In the 2000 Presidential Election, the people of East St. Louis, Illinois were routinely turned away from polls for a variety of fictitious reasons, the state’s electoral votes going to Governor Caldwell and giving him the presidency. When the people of East St. Louis are told that their voting rights were illegally taken away from them, but that Caldwell would still become president, they got mad. And then they decided to take action. But can the run down city of East St. Louis really secede from the United States and become its own nation?
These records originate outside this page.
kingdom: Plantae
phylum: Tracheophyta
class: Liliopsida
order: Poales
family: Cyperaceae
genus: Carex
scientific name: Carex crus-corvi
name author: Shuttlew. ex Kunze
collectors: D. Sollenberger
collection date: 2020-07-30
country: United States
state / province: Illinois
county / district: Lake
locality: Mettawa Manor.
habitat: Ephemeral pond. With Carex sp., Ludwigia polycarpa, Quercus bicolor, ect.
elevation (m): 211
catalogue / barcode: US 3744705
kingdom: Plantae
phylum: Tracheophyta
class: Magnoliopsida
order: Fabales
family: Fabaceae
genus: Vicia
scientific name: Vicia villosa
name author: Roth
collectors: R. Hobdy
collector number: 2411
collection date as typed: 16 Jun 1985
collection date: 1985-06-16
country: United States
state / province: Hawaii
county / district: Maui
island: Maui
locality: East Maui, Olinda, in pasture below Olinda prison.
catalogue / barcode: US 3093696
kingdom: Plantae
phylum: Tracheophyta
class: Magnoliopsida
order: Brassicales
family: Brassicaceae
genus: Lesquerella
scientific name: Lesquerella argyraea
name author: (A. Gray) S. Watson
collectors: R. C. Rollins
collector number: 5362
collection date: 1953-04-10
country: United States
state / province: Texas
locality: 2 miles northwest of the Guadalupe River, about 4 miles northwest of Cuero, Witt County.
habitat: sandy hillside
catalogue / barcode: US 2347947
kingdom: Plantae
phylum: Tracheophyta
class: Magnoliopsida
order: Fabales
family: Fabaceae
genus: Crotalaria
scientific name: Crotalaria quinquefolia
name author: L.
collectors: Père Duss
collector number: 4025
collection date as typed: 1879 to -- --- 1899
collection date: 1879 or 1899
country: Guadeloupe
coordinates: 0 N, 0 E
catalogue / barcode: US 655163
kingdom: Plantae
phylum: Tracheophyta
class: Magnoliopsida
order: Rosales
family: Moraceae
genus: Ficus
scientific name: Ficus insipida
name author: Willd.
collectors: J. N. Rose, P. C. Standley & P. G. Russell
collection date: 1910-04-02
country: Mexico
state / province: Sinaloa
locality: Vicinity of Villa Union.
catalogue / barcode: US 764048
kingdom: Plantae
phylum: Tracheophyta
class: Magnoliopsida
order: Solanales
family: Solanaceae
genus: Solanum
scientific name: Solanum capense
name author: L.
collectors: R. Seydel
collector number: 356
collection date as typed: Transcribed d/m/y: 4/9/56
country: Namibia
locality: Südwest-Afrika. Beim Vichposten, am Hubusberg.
It’s easy to see where McGruder and Hudlin got their inspiration for Birth of a Nation from, thinly disguising the real events of the 2000 election. As Hudlin’s introduction to the book explains, though, those are hardly the only events that are based on reality in Birth of a Nation. He and McGruder wisely set their graphic novel in East St. Louis because this decaying city really does exist, and it really is in such dire straits. Readers of Dennis O’Neil’s The Question for DC Comics will be familiar with East St. Louis (it’s what the fictitious Hub City was based on) and its problems, from garbage strikes to rampant corruption and unemployment. McGruder and Hudlin show a city of people who don’t have very much, but still rebel when their rights as citizens of the United States are taken away from them, and from that moment on you find yourself with a great deal of respect for them. While many of the characters prove themselves to be admirable early on, like Mayor Fredericks who tries to do right for his constituents, it’s impressive how the city is able to rise up, together, and make a stand.Of course, Birth of a Nation is also awfully funny. There’s a lot of humor and satire here, from jokes about the oil companies controlling the world, to the most dangerous General in the new nation’s military trying to prove himself worthy of the job. As the story progresses, it does so in a logical fashion, each new piece building on what happened before. Even as money woes strike at Blackland (the story of how the name for the country comes about is amusing enough that I won’t explain it here), solutions arrive in a way that makes perfect sense in today’s world. By the end of Birth of a Nation, you can’t help but be impressed with how tightly crafted McGruder and Hudlin’s script is. The Boondocks makes me laugh on a regular basis and House Party is a pretty funny movie, but Birth of a Nation is the sharpest creation I’ve seen the two of them work on.

Baker’s art for Birth of a Nation both does and does not work for me. I really like his individual illustrations, as each one is paired with a caption or dialogue beneath it. Baker’s art style at a casual glance looks whimsical, with its cartoonish faces and expressions, but he’s able to shift over to serious in an instant as the story demands. This is also probably the nicest color art I’ve seen from Baker; the color gradients help give the art a lot of depth without looking out of place. It almost goes without saying that Birth of a Nation has the best range of darker skin tones that I can remember seeing in comics; it’s great to see a graphic novel that remembers that you should have more than one color value for “black skin”. The one thing I don’t like about Baker’s art, though, is the lack of sequential art. Panels never seem to really lead into one another, instead all serving as self-contained images that could just as easily be shuffled across the page at random. Moving from one image to the next, you almost never get a feeling of any real sort of progression. It’s less like you’re reading a comic and more like a book of movie storyboards. There are several instances where captions below the art explain reactions or events that the art should have depicted. Instead of having a single large panel with a static image talking about a crowd which suddenly erupts into booing, why not put two panels in there that actually show the crowd’s reaction as they move into action? It’s this lack of storytelling in Birth of a Nation that’s a little frustrating; I’m not sure if it’s a problem of a script that didn’t have confidence in the art to tell the story, or if the art just didn’t provide the needed transitions and the script had to make up for it. Either way it falls down on that part of its duties. It’s an unfortunate stumble in an otherwise excellent book.

Birth of a Nation was a strong enough graphic novel that I’ll say right now that if McGruder, Hudlin, and Baker collaborate again I’m definitely going to buy that project sight unseen. Birth of a Nation is funny, it’s serious, and all points in-between. Hopefully Crown Publishers (which is part of the Random House publishing empire) will get Birth of a Nation into all the right hands, because it deserves to be seen by many. Whether it’s talking about the rights of United States citizens or the prospect of putting Will Smith’s face on the dime, Birth of a Nation succeeds admirably in entertaining its audience.